- Texto de estudio -
########################################

La comunidad de Zamora cumple el deseo de Bonifacia y se incorpora a la casa madre el 23 de enero de 1907. Todavía tardará en reverdecer el taller. Será el Vaticano II el que diga a las Siervas de san José, a partir del primer capítulo general de renovación de 1969, que pongan los ojos en el taller de Butinyà y Bonifacia: era la herencia recibida y a ella debían ser fieles. Y hoy la Congregación camina por los senderos trazados por sus fundadores y el taller está siendo recreado en todas las partes donde hay comunidades.

En la historia de salvación de las Siervas de san José, la fe y el amor a la mujer trabajadora pobre de Bonifacia Rodríguez, su fundadora, son cimiento y roca, y la raíz viva de su vida santa, el mejor patrimonio.

(Autora: Victoria López, Sierva de San José)

¿Cómo “se hace” un santo?

########################################

- Entradas proporcionadas -
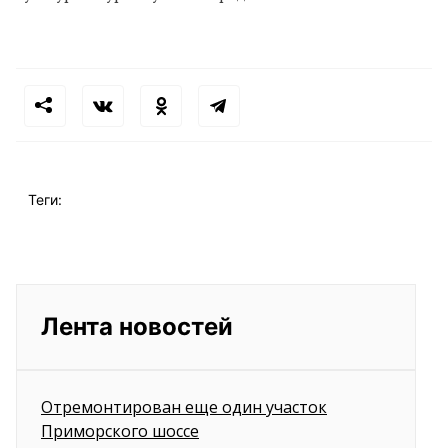
Теги:
Лента новостей
Отремонтирован еще один участок
Приморского шоссе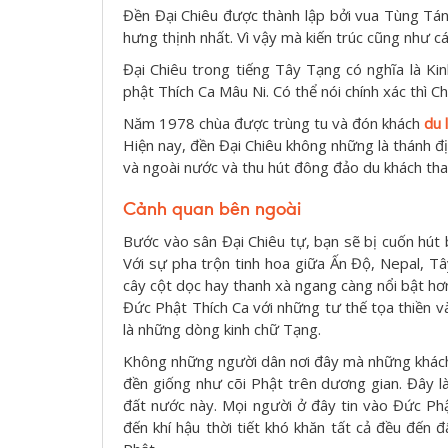
Đền Đại Chiêu được thành lập bởi vua Tùng Tán
hưng thịnh nhất. Vì vậy mà kiến trúc cũng như các
Đại Chiêu trong tiếng Tây Tạng có nghĩa là K
phật Thích Ca Mâu Ni. Có thể nói chính xác thì C
Năm 1978 chùa được trùng tu và đón khách
du 
Hiện nay, đền Đại Chiêu không những là thánh địa
và ngoài nước và thu hút đông đảo du khách th
Cảnh quan bên ngoài
Bước vào sân Đại Chiêu tự, bạn sẽ bị cuốn hút b
Với sự pha trộn tinh hoa giữa Ấn Độ, Nepal, 
cây cột dọc hay thanh xà ngang càng nổi bật hơn
Đức Phật Thích Ca với những tư thế tọa thiền và
là những dòng kinh chữ Tạng.
Không những người dân nơi đây mà những khá
đền giống như cõi Phật trên dương gian. Đây là
đất nước này. Mọi người ở đây tin vào Đức Ph
đến khí hậu thời tiết khó khăn tất cả đều đến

########################################

- Qué debes hacer -
Escribe la continuación del texto sobre Bonifacia Rodríguez y las Siervas de san José, comenzando justo después de su última línea.

- Resultado del ejercicio -
A. UN POCO DE HISTORIA

Siempre han existido cristianos que han vivido el amor de Dios y a los demás de manera extraordinaria. Estas personas eran especialmente apreciadas por los creyentes que los habían conocido, tanto por haber sido imitadores de Cristo como por sus poderes de hacer milagros. Por este motivo, los santos originalmente eran aclamados a “vox populi”; es decir, por aclamación popular. Pero surgió la pregunta: ¿Cómo se podía tener la seguridad de que los santos invocados por la gente eran realmente santos?

Para evitar excesos, los obispos tomaron la responsabilidad de ver quiénes debían ser declarados santos en sus diócesis. Concluida la verificación, se les asignaba un día de fiesta, generalmente el aniversario de su muerte, por ser el día en que habían nacido a una nueva vida con Cristo.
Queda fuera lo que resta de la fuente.